Whoa...that's seriously impressive!  

Where was this?  Is there an article to go with it?  Love to read it


----------



## billc (May 22, 2011)

here is the story, with some great photos.  I should have put this thread in the locker room, which I thought I was doing, hope noone minds too much.

http://www.dailymail.co.uk/news/art...sidents-build-homemade-dams-saves-houses.html


----------



## Big Don (May 22, 2011)

It's good to have friends with heavy equipment.

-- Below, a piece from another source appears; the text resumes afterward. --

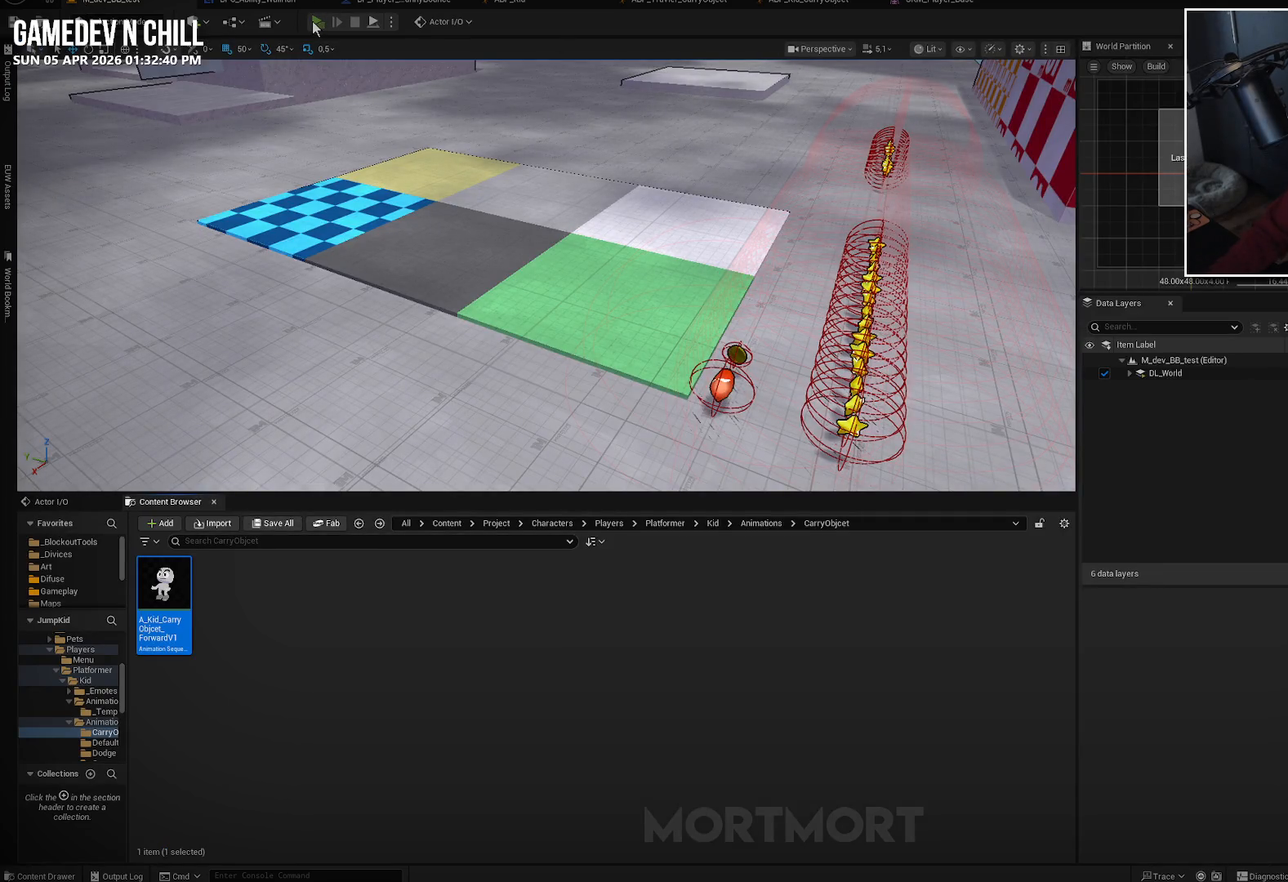
Gameplay with a controller (Xbox layout); each line is a JSON object with the inputs held at the frame after it. "events" lists button and stick changes between this image and that frame as [ms after this image, input, new state], when the widget could be followed in between.
{"buttons": [], "left_stick": "down-right", "right_stick": "center", "events": [[267, "left_stick", "down"], [433, "left_stick", "down-right"]]}
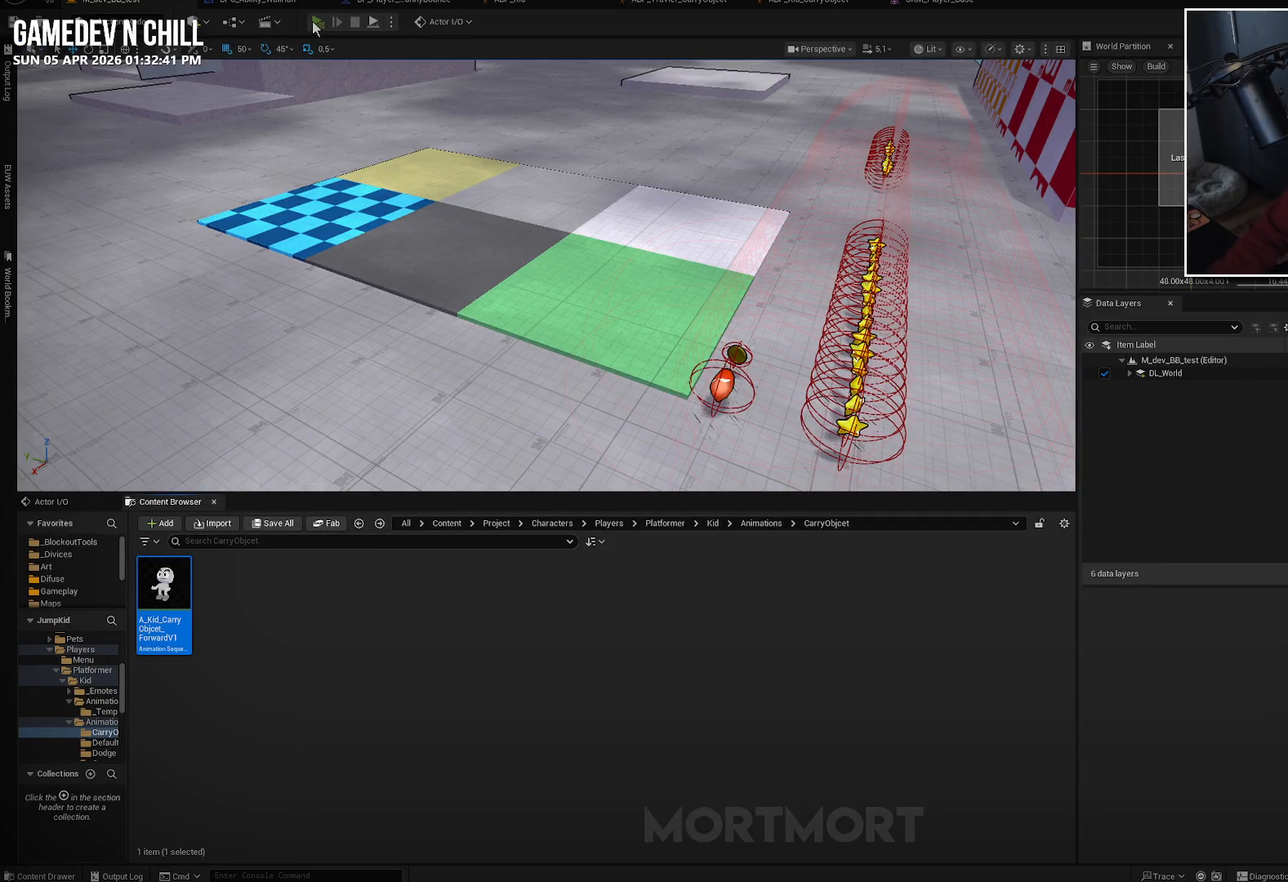
{"buttons": [], "left_stick": "center", "right_stick": "center", "events": [[83, "left_stick", "center"]]}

I'm sure a backhoe would come in handy for disposing of bodies also... hahaha


----------



## Aikikitty (May 22, 2011)

I went to an Aikido seminar yesterday and one of the guest instructors was from Vicksburg.  I didn't realize that it flooded that bad there otherwise I would have asked him about it.  Thanks for the photos.


----------



## LuckyKBoxer (May 22, 2011)

I would think that living on a flood plain more peopel would have built their houses on mounds... or hills.. I realize this is the worst flooding in what 80 years? or even possibly ever there, but some of those houses look well under what would ahve been a historically recorded flood level..
I don't really understand why those houses are not built up higher.... I can not imagine it would cost that much to do either /shrug


----------



## WC_lun (May 22, 2011)

LuckyKBoxer said:


> I would think that living on a flood plain more peopel would have built their houses on mounds... or hills.. I realize this is the worst flooding in what 80 years? or even possibly ever there, but some of those houses look well under what would ahve been a historically recorded flood level..
> I don't really understand why those houses are not built up higher.... I can not imagine it would cost that much to do either /shrug


 

It seems some homehowners and home builders do not think of such things,  Obviously, some do think ahead though.  Kudos to the person who saved his home.


----------



## Big Don (May 22, 2011)

LuckyKBoxer said:


> I would think that living on a flood plain more peopel would have built their houses on mounds... or hills.. I realize this is the worst flooding in what 80 years? or even possibly ever there, but some of those houses look well under what would ahve been a historically recorded flood level..
> I don't really understand why those houses are not built up higher.... I can not imagine it would cost that much to do either /shrug


Or stilts!


----------



## Aikikitty (May 22, 2011)

Big Don said:


> Or stilts!



After Hurricane Katrina, a LOT of houses in New Orleans were rebuilt raised and some on stilts. I think some insurances required the people who live in the areas where it flooded the most to rebuild their house raised up. Other people who have 2 story houses have divided up their house so they live on the top floor and they rent out the bottom as an apartment.  That way they have income coming in as they're still rebuilding.  My husband and I are currently renting the bottom apartment of one of those houses.  Many people have rebuilt their houses the same and haven't raised them at all.

Robyn


----------



## Mark Jordan (May 23, 2011)

To add:

If you build on stilts you need to have a survey carried out to discover just how far down you will have to drive piles because they need to be at a secure level.


----------